■ SOURCE MATERIAL
■ ■ ■

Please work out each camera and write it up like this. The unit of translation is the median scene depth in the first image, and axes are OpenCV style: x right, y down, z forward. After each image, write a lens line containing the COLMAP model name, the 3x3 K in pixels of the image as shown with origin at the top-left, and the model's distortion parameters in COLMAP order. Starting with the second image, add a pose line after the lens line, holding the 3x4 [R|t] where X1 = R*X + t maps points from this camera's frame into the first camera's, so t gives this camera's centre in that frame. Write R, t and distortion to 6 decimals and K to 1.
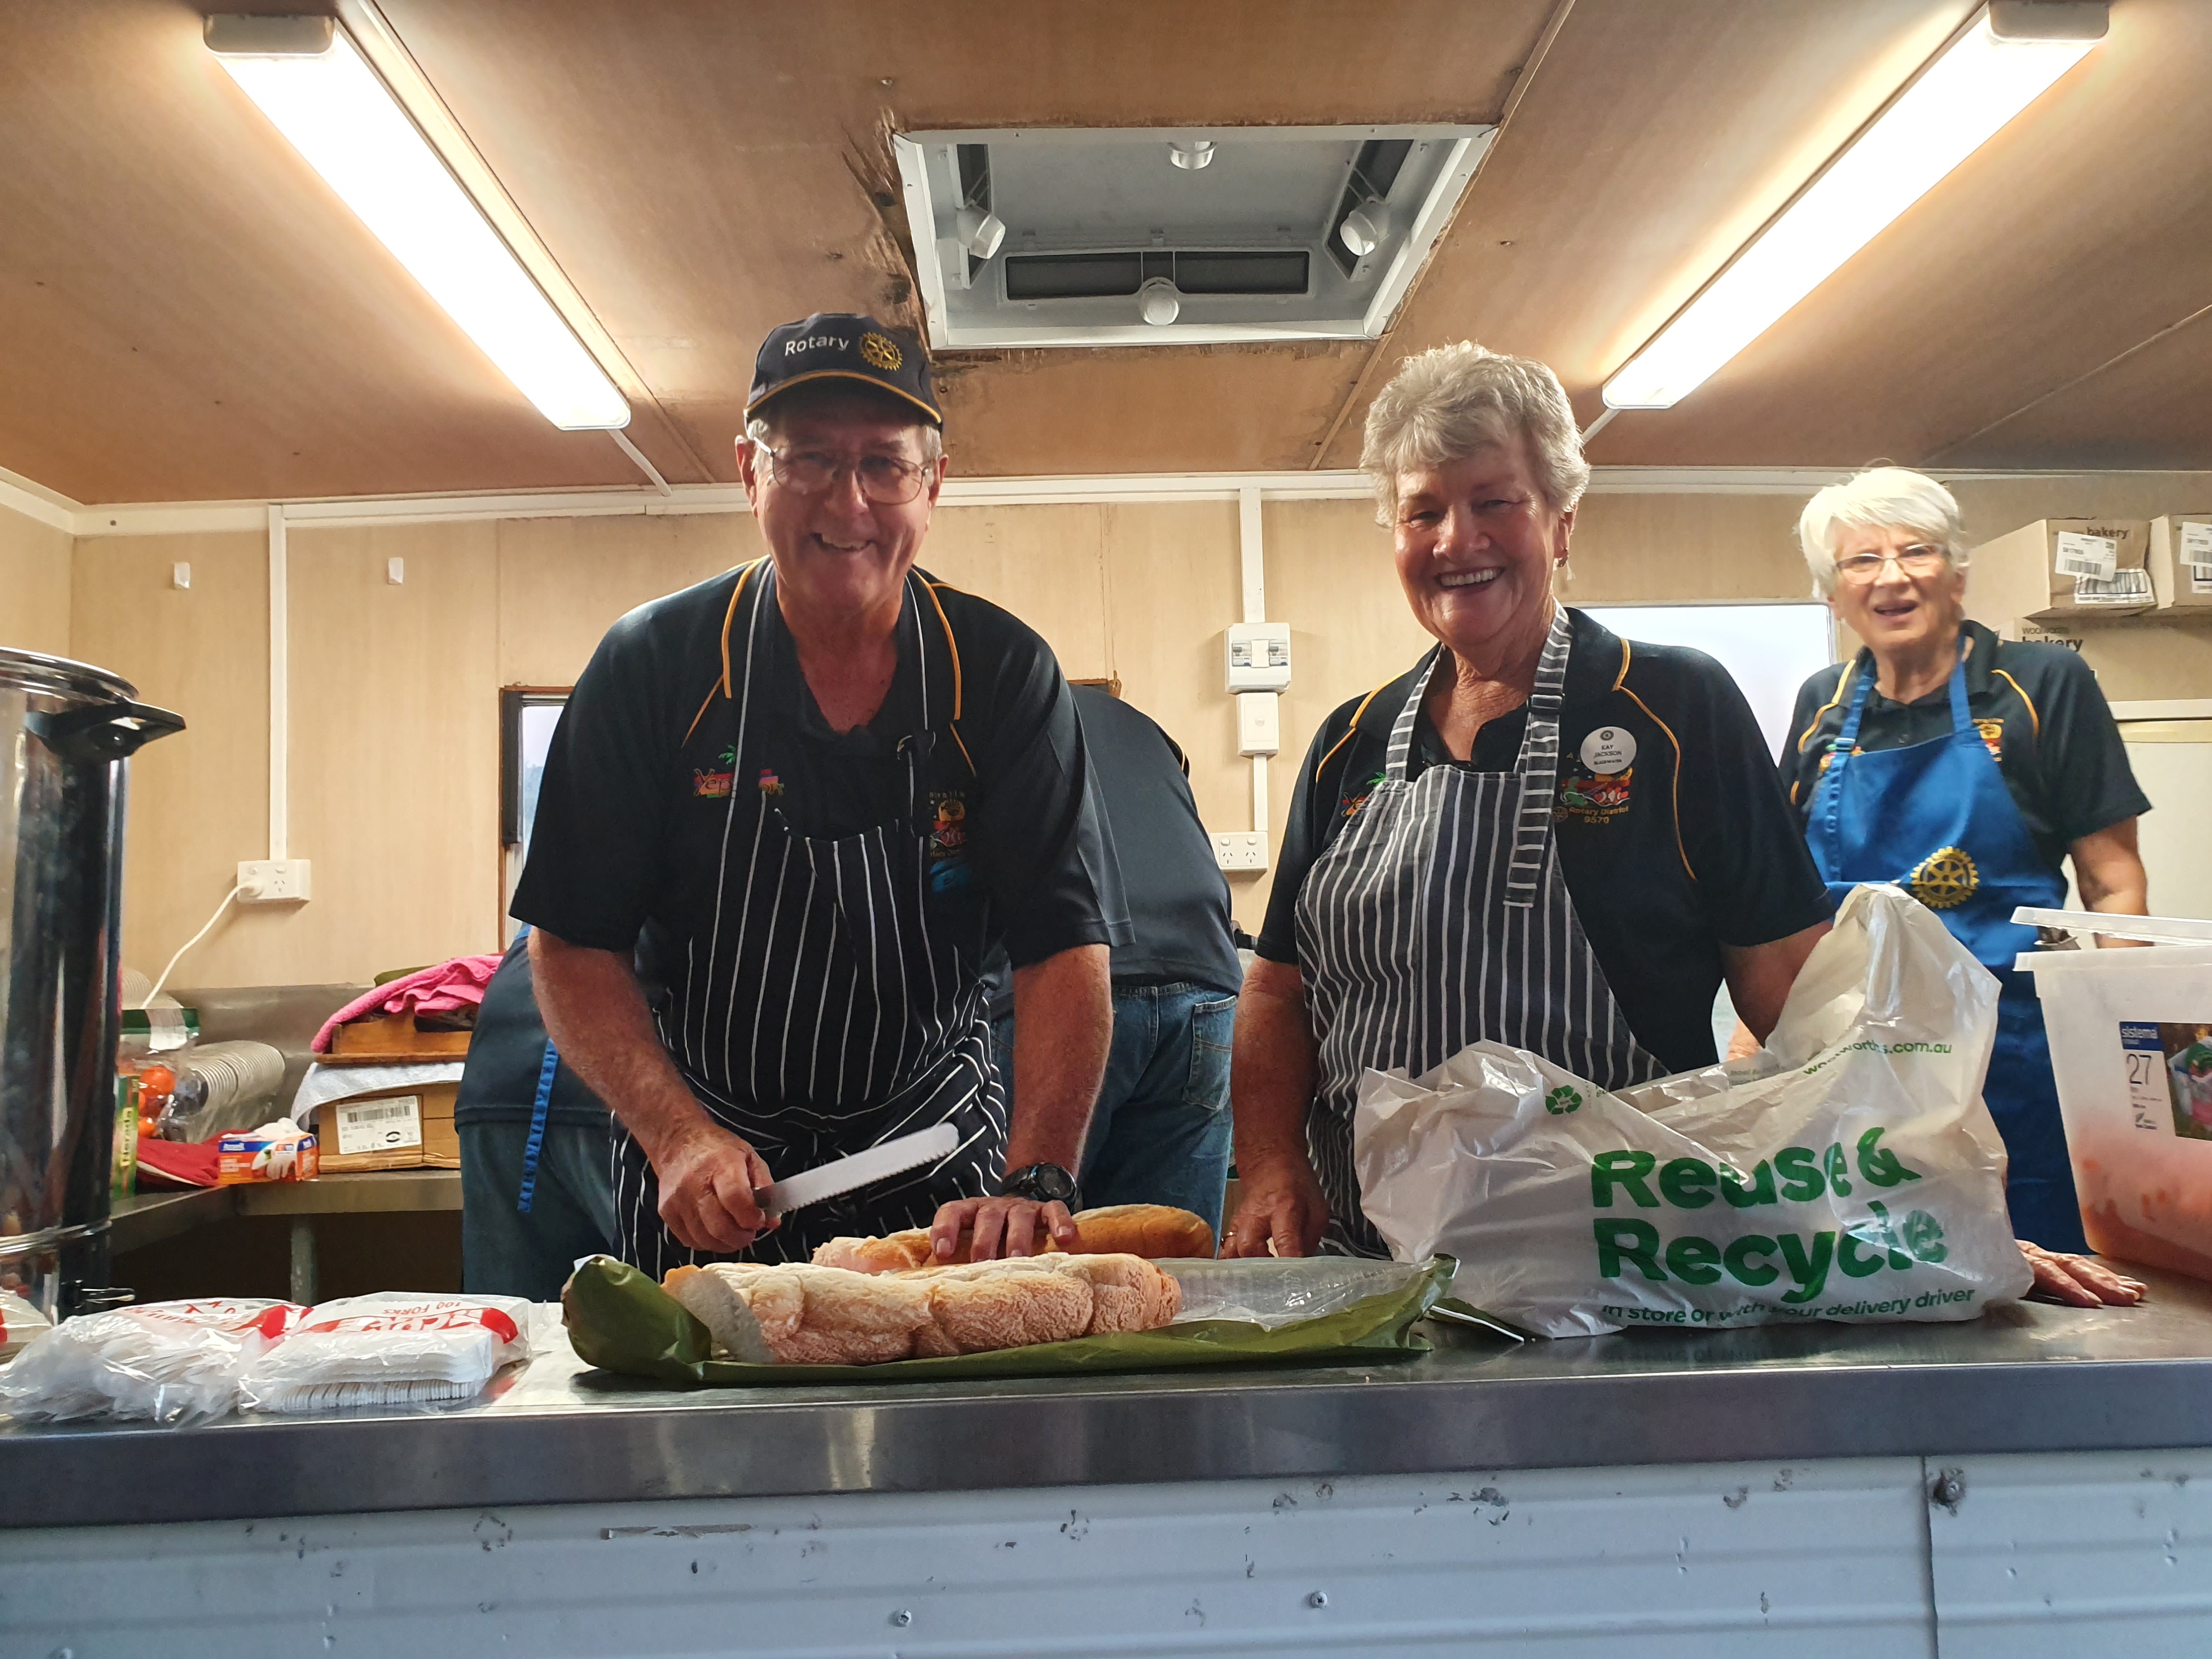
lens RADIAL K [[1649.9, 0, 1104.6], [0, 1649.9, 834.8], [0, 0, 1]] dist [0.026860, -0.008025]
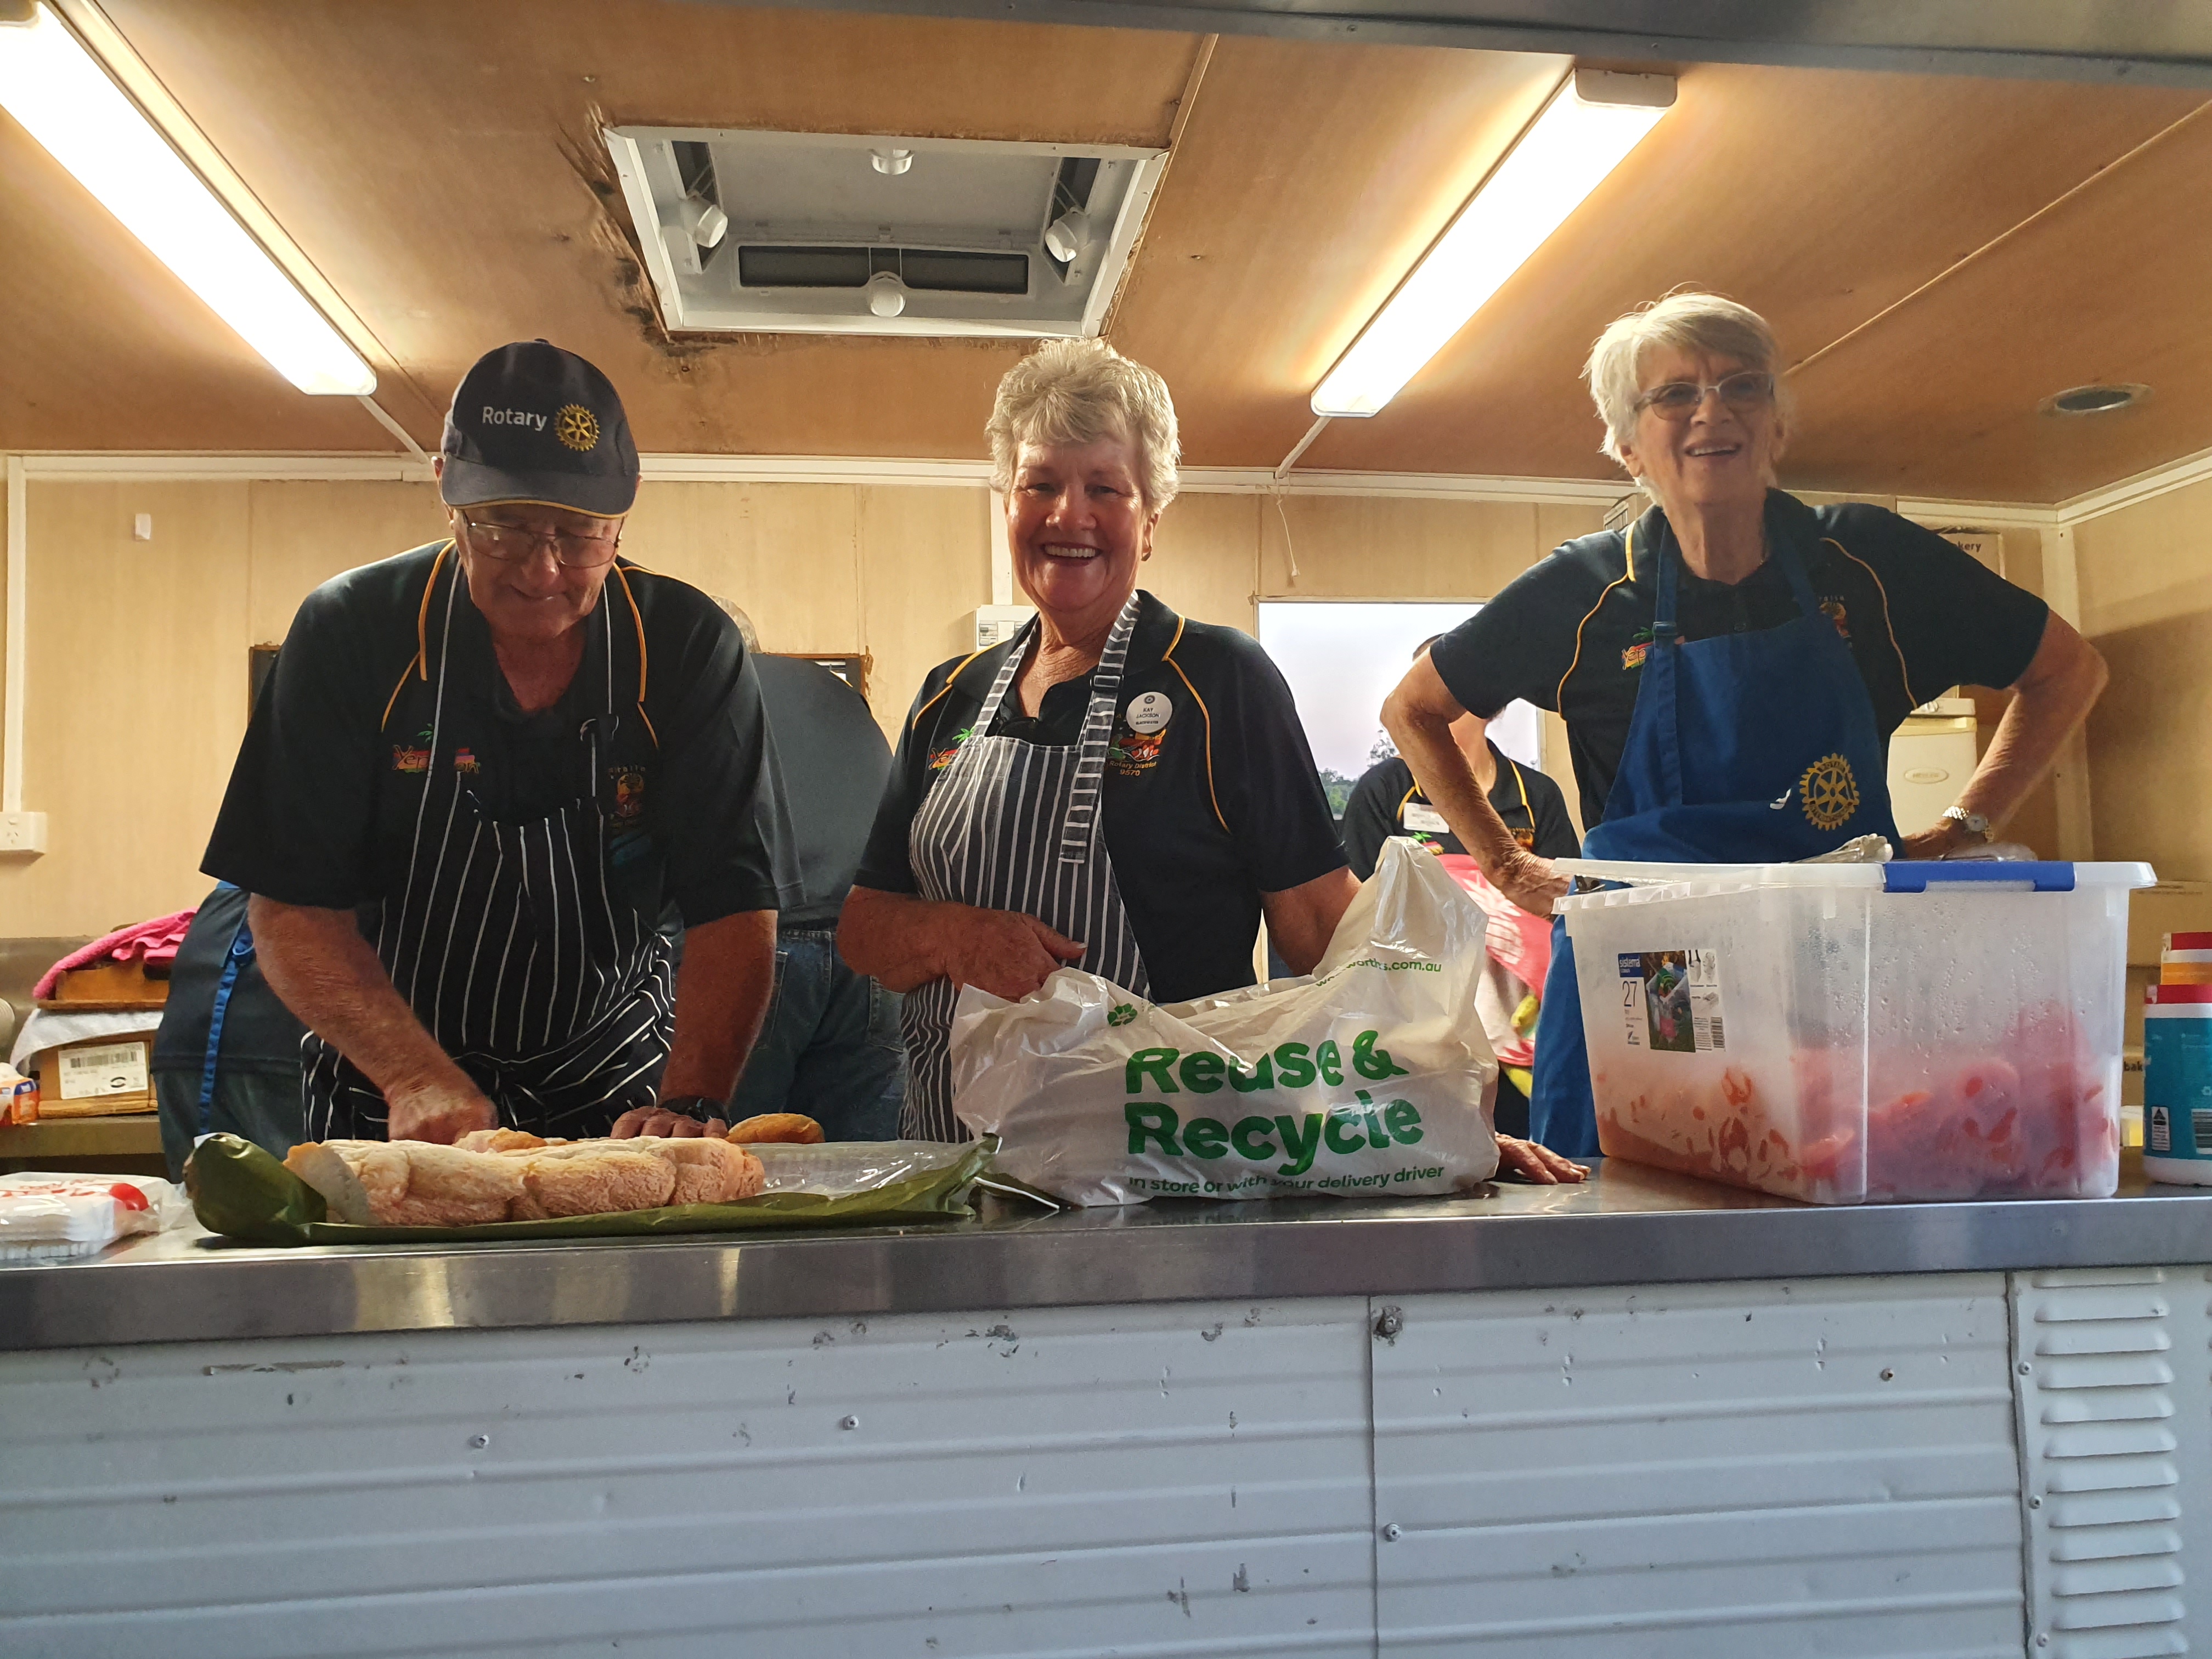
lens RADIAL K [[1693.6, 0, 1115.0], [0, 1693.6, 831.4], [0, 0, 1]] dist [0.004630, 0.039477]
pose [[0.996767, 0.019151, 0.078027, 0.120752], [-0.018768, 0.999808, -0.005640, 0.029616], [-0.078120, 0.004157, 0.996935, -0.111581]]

■ ■ ■

■ YOUR GOAL
Please print the data above once more, exactly and without images.

■ FINISHED TASK
Please work out each camera and write it up like this. The unit of translation is the median scene depth in the first image, and axes are OpenCV style: x right, y down, z forward. After each image, write a lens line containing the COLMAP model name, the 3x3 K in pixels of the image as shown with origin at the top-left, and the model's distortion parameters in COLMAP order. Starting with the second image, add a pose line after the lens line, holding the 3x4 [R|t] where X1 = R*X + t maps points from this camera's frame into the first camera's, so t gives this camera's centre in that frame. Write R, t and distortion to 6 decimals and K to 1.
lens RADIAL K [[1649.9, 0, 1104.6], [0, 1649.9, 834.8], [0, 0, 1]] dist [0.026860, -0.008025]
lens RADIAL K [[1693.6, 0, 1115.0], [0, 1693.6, 831.4], [0, 0, 1]] dist [0.004630, 0.039477]
pose [[0.996767, 0.019151, 0.078027, 0.120752], [-0.018768, 0.999808, -0.005640, 0.029616], [-0.078120, 0.004157, 0.996935, -0.111581]]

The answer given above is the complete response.